The Drury Lane Theatre Mystery is an original screen treatment by Dennis Hoey for a Sherlock Holmes film. Not all of the dialogue is fleshed out, but a lot of it is. It's a fascinating look at what might have been if Rathbone hadn't sworn off Holmes by the time he finished it.

The actor clearly intended the film to be a Rathbone-Bruce vehicle, with Watson played for comic relief. But the atmospherics are good, especially the exciting ending based on Hoey's knowledge of the hydraulics in the Drury Lane Theatre stage. I liked the idea that it's set in the gaslight era, although 12 of the later Rathbone-Bruce films were brought up to the 1940s.

Michael Hoey's introduction to his father's screen treatment is worth the price of admission. In three parts it tells the history of (1) Dennis Hoey, (2) the Bruce-Rathbone films, and (3) Drury Lane, the famous London theater that's the setting of the screen treatment.

Hoey makes the telling point that, although Basil Rathbone claimed that Sherlock Holmes ruined his career, the Holmes movies were the only ones in which his name ever appeared above the title!

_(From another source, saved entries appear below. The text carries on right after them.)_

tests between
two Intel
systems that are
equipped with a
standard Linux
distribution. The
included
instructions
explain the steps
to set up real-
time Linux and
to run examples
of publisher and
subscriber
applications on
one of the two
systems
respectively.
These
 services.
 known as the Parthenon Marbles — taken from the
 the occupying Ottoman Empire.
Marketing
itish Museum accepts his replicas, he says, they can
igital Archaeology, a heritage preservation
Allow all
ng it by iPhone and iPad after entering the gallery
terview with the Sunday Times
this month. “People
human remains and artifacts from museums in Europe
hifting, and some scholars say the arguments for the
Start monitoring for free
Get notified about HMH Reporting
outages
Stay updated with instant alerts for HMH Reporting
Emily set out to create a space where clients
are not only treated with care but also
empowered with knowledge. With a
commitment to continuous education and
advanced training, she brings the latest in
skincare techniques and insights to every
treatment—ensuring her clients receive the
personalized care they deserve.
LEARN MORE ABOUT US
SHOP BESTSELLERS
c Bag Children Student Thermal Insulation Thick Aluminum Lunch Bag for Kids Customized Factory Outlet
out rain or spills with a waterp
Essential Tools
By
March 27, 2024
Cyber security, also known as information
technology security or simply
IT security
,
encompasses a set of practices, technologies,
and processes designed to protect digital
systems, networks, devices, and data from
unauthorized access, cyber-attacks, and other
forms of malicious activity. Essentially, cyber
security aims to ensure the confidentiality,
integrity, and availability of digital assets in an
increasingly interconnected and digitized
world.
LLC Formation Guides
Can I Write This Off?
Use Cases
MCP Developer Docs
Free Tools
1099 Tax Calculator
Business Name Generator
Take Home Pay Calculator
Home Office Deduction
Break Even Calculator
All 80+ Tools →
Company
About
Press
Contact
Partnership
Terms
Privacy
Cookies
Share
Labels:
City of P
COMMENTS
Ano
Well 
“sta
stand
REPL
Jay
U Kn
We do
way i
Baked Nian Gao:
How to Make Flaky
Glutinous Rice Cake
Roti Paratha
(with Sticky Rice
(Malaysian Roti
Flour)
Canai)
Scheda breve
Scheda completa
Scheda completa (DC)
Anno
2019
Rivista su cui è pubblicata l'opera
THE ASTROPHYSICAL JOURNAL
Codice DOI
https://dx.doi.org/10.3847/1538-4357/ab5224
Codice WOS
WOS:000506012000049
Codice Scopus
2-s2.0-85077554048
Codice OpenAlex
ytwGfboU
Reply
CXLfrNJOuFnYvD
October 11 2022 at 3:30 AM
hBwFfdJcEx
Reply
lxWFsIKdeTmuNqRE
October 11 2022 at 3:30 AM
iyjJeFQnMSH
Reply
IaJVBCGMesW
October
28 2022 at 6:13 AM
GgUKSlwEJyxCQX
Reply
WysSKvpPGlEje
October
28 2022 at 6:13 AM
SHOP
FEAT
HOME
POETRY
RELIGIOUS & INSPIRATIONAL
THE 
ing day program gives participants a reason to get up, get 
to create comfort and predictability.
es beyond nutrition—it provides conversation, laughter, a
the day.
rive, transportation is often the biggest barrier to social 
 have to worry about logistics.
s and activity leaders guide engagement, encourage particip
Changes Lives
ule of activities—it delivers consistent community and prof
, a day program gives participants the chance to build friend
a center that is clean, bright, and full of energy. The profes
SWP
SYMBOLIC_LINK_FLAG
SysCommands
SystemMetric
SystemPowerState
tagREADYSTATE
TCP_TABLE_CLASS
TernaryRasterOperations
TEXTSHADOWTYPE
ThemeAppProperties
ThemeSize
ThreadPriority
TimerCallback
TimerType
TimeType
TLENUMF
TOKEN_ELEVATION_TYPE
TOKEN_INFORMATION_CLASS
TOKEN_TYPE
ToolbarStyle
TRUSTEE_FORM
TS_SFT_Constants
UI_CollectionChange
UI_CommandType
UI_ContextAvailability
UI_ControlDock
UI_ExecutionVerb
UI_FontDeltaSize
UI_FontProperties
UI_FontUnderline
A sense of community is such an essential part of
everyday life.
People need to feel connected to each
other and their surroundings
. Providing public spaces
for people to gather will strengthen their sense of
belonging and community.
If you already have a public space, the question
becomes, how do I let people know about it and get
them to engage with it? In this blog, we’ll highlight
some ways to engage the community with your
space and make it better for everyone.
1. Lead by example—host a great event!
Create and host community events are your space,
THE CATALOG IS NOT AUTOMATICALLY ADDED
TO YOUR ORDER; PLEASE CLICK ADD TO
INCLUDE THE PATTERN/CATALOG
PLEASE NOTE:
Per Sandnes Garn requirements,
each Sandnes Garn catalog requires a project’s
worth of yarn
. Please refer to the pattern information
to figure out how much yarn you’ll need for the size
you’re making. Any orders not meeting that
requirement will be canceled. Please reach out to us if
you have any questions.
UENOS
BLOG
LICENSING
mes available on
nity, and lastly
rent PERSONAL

One of the highlights of the G2B4 banquet was a video Michael Hoey being interviewed at an earlier Gillette to Brett. He spoke with warmth and humor about his father's great friendship with Nigel Bruce. Watching it made me wish that I'd talked with him when we were in the dealers' room together three years ago - and also that he could have signed his book for me this year.